Questa particolare tecnica è stata poi anche testata su alcune tipologie di animali, in particolare, proprio sui criceti: a condurre l’esperimento, un gruppo di ricerca della Georgia State University che, su uno studio pubblicato su PNAS, ha rivelato di aver avuto dei risultati molto diversi da quelli aspettati.
Ecco dunque cosa sarebbe accaduto…
La tecnica avrebbe dovuto agire sulla condotta dei criceti sopprimendo il recettore Avpr1, che reagisce a un ormone chiamato vasopressina, responsabile di alcuni comportamenti dei criceti, quali socializzazione o aggressività. Venendo meno la sua ricezione, dunque, i roditori avrebbero dovuto ridurre del tutto questi aspetti caratteriali: eppure non è stato proprio così…
Contro ogni aspettativa, è successo completamente contrario: i criceti che sono stati sottoposti a questa tecnica e, per quanto abbiano effettivamente mutato alcuni aspetti del loro carattere, si sono rivelati in realtà più socievoli e più aggressivi.

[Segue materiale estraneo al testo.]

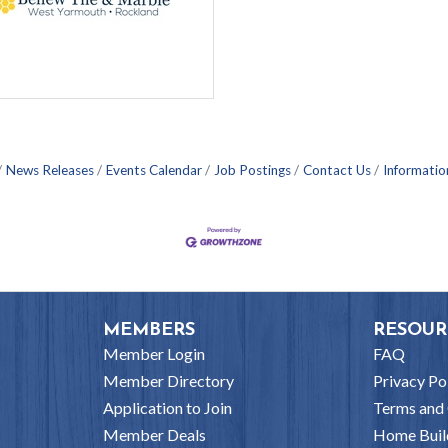
News Releases
Events Calendar
Job Postings
Contact Us
Informatio
MEMBERS
RESOUR
Member Login
FAQ
Member Directory
Privacy Po
Application to Join
Terms and 
Member Deals
Home Buil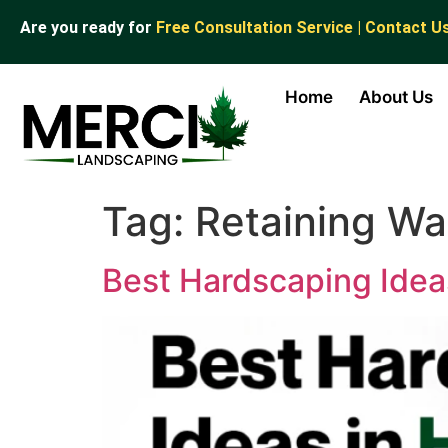
Are you ready for
Free Consultation Service | Contact U
Home
About Us
Tag:
Retaining Wal
Best Hardscaping Ideas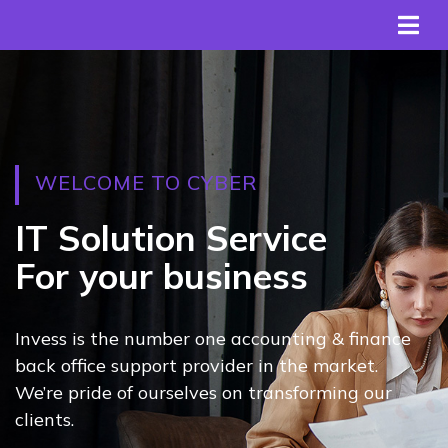
WELCOME TO CYBER
IT Solution Service
For your business
Invess is the number one accounting & finance
back office support provider in the market.
We’re pride of ourselves on transforming our
clients.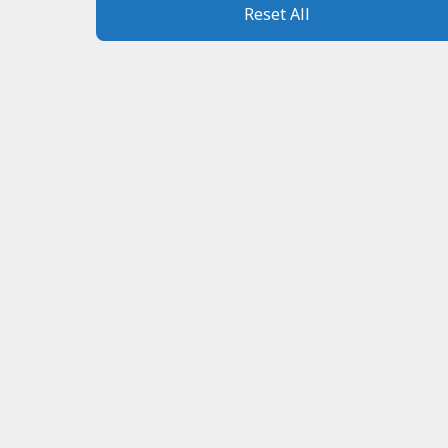
Reset All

E ancora, la mutazione del genoma di questi roditori ha del tutto soppresso qualsiasi differenza di genere. Di solito, infatti gli esemplari maschi sono più aggressivi tra loro, cosa che non avviene tra le femmine: tutto ciò è completamente svanito.
Lo stesso Elliott Albers, uno degli autori dello studio, è rimasto sorpreso dai risultati ottenuti, cercando di trovare una spiegazione plausibile: è probabile che il recettore Avpr1 non sopprima alcuni atteggiamenti, ma li amplifichi.
Qual è la conclusione dunque? Essendo i criceti molto simili agli umani dal punto di vista dell’organizzazione sociale, è possibile che i risultati di questo studio possano essere applicati anche alla nostra specie.
Basta soltanto fare i conti sul fatto che certe manipolazioni possano agire su tutta la nostra struttura cerebrale e non solo su una determinata sezione.